Maybe some issue comes along that wouldn't rattle anyone in the fall, but in the spring everyone starts sending furious emails about it.
Or maybe a department meeting gets very tense all of a sudden over a seemingly minor issue.
Or everyone gets in an uproar about some announced policy that's been around for ages but now is seen as the decline of civilization and the end of Truly Serving the Purposes of a Liberal Education.
I can't describe it any better than this, but in my house, we call it the annual spring madness and all but place bets on when it will strike. I've seen it wherever I've taught, so it's not limited to one place. Have you seen it, too?
5 comments:
Yes. We like the term, "Hatepril." :D
Yes, today, more than once.
I suspect Hatepril might owe something to the weather.

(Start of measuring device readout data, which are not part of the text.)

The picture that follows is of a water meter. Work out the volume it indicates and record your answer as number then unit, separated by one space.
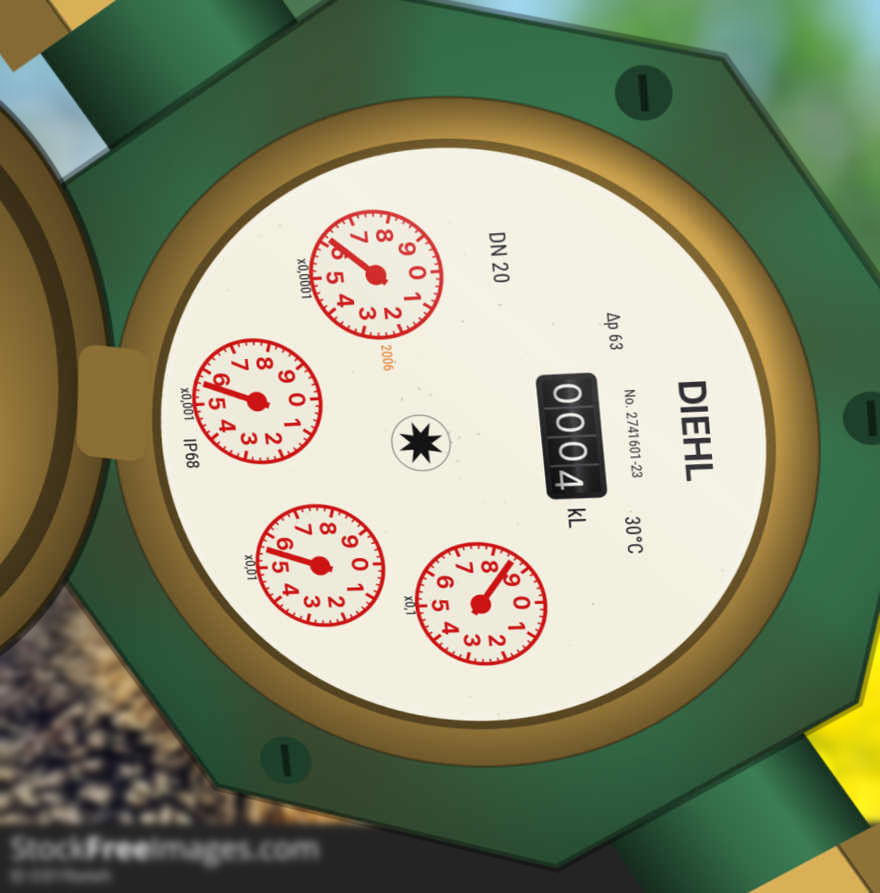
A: 3.8556 kL
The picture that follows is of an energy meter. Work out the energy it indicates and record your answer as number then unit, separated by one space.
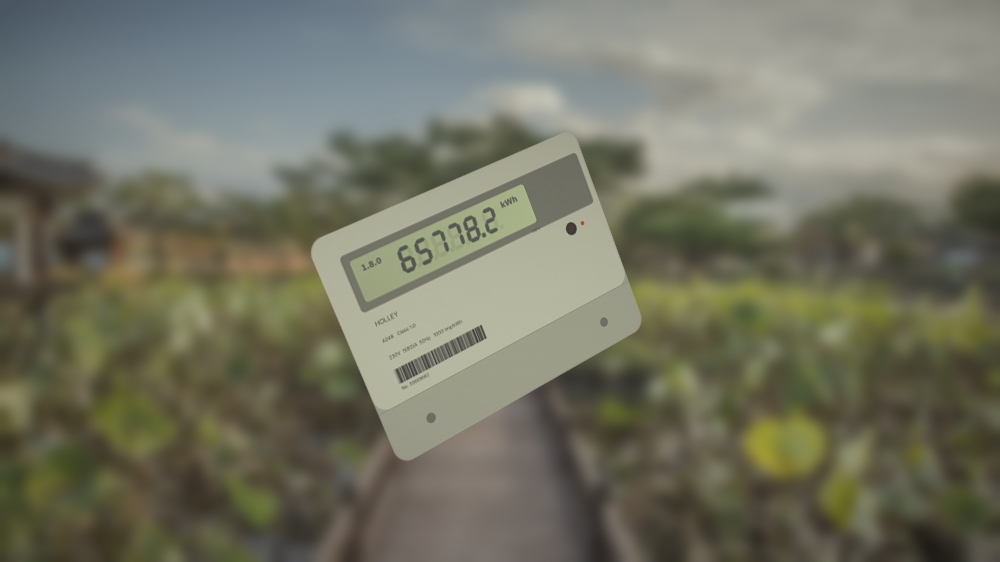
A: 65778.2 kWh
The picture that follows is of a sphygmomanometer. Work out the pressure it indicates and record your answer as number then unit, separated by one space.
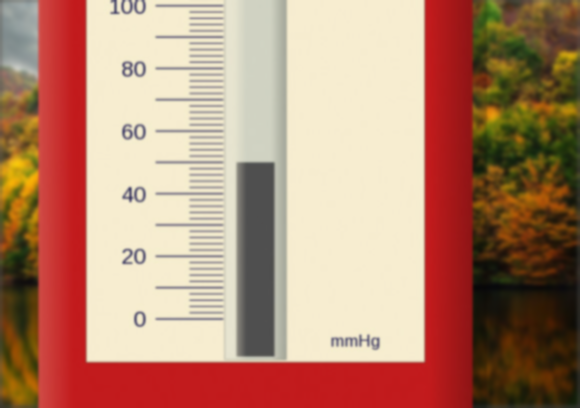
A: 50 mmHg
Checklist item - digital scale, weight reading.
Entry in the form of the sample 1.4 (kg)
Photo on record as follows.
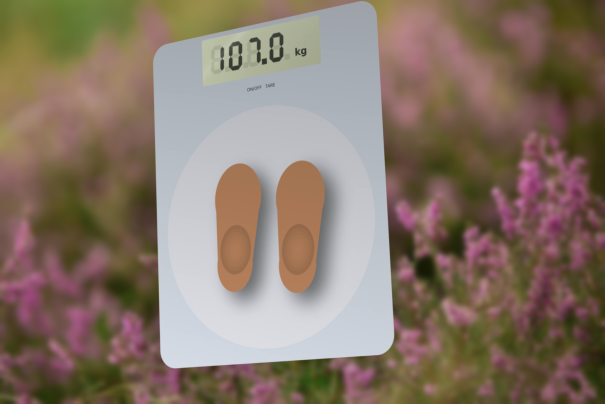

Particularly here in northern climes, the end of the semester comes just as winter is finally breaking, and I know I for one do NOT want to read another email, sit in another meeting, grade another paper when there's sunshine and a warm breeze outside.
Just a theory, but I suspect we start behaving badly in April for the same reasons our students do.
April is indeed the cruelest month.
But now I just want to call it "Hatepril." So great!
N and m and ink m: hatepril--ha!
Prefacer.. More than once in a day? Yikes.
Michelle,that makes sense to me, except that I'd think people would be more happy rather than less.